Pełna wersja: Ciężko obraca się silnik
Aktualnie przeglądasz uproszczoną wersję forum. Kliknij tutaj, by zobaczyć wersję z pełnym formatowaniem.
bryy

Pomyślałem sobie, że skoro i tak nie mam nic do stracenia, to może jeszcze spróbuję odpalić ten złom. Problem w tym, że silnik dość ciężko się obraca. Tzn. na luzie zębatka zdawcza obraca się z oporem większym niż powinna, a gdy próbuję odpalić go na pych to sytuacja ma się tak: Na jedynce nie ma mowy o nawet próbie odpalenia, gdyż po puszczeniu sprzęgła koło się blokuje i nawet nie myśli żeby się ruszyć. Na wyższych biegach sytuacja ma się tak samo, ale jeśli odpowiednio się rozpędzę to nagle silnik się odblokowuje i kręci.
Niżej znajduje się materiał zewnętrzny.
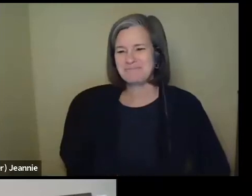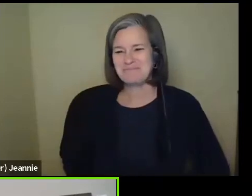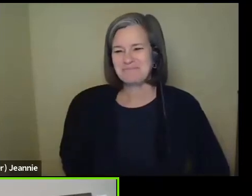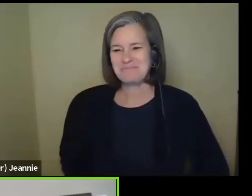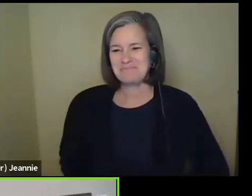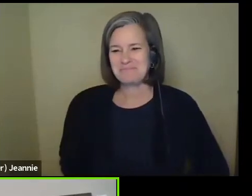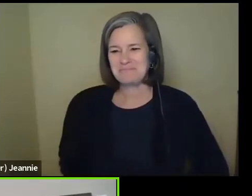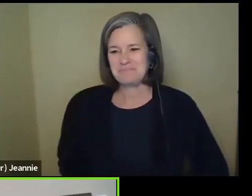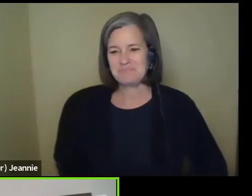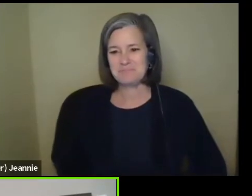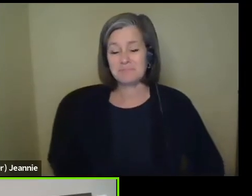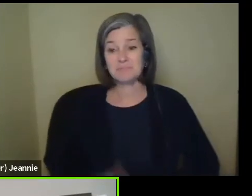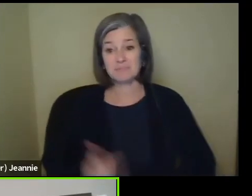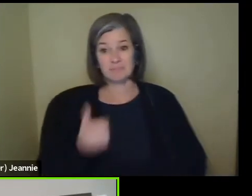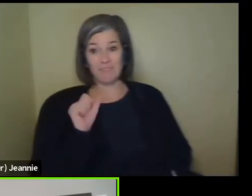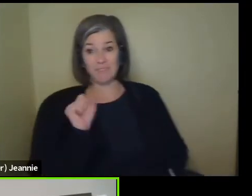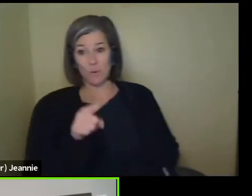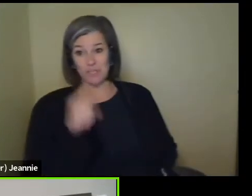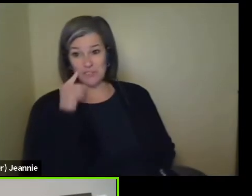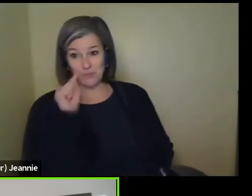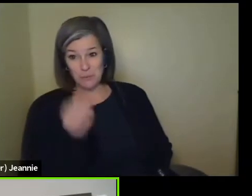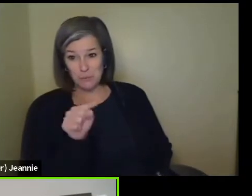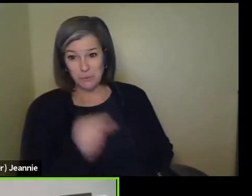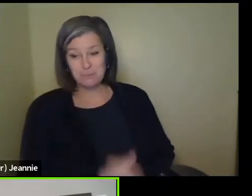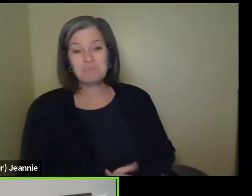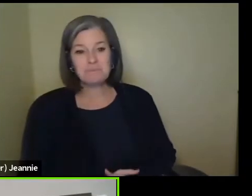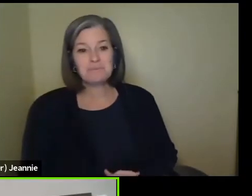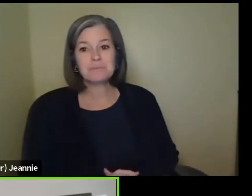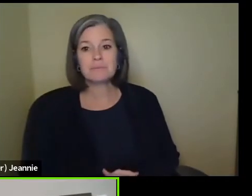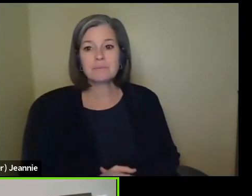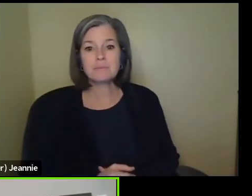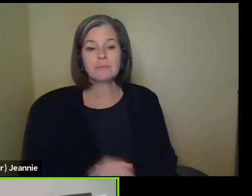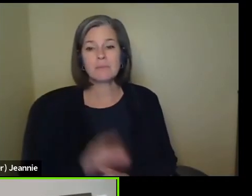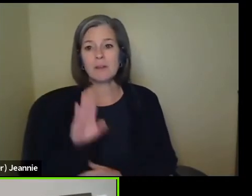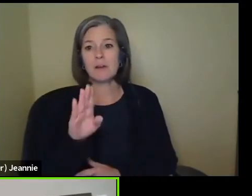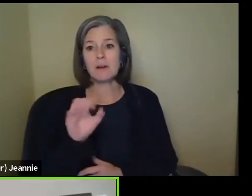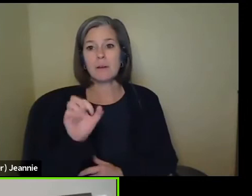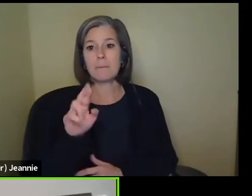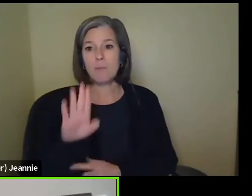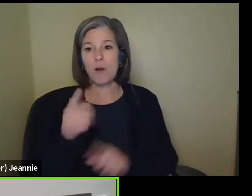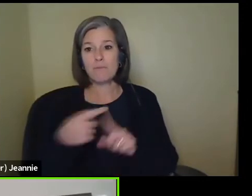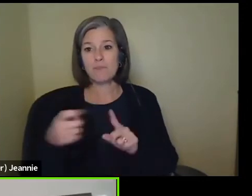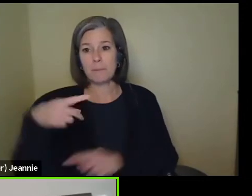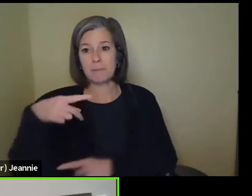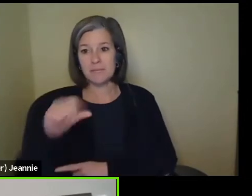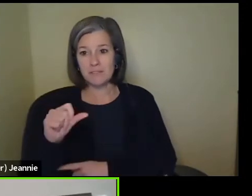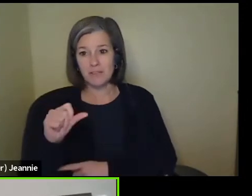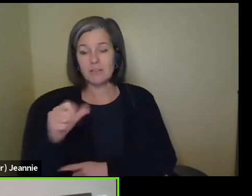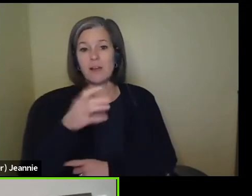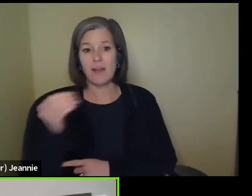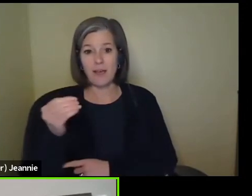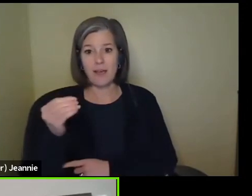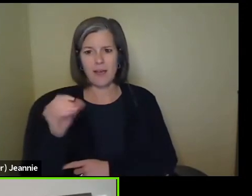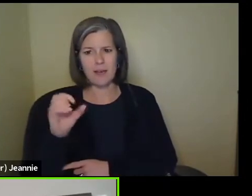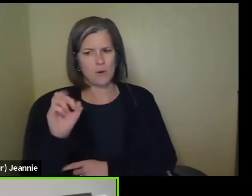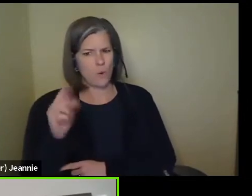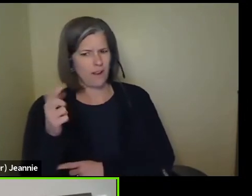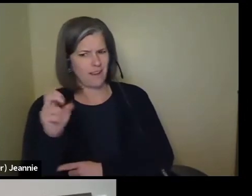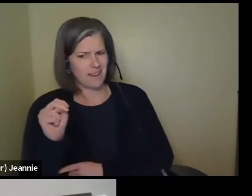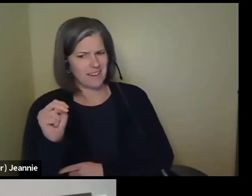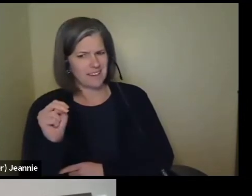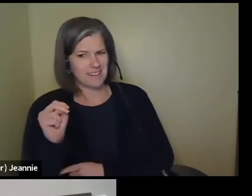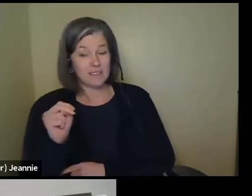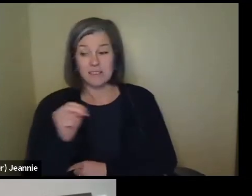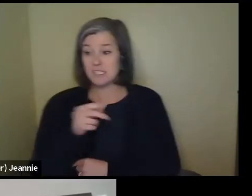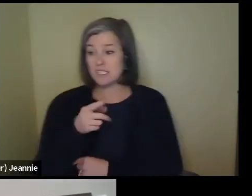So I have a question for you. So from Barb from Pennsylvania and from Oregon, maybe. She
Do tego na luzie mam problem z obróceniem wału. Chcę ustawić zapłon, więc wykręcam świecę, wrzucam luz i próbuję kręcić krzywką. Efekt jest taki, że w prawo ruszy się trochę i się jakby blokuje, a kręcąc w lewo, zamiast obracać wałem to odkręca mi się śrubka mocująca krzywkę Angry Ma ktoś pomysły co z tym zrobić?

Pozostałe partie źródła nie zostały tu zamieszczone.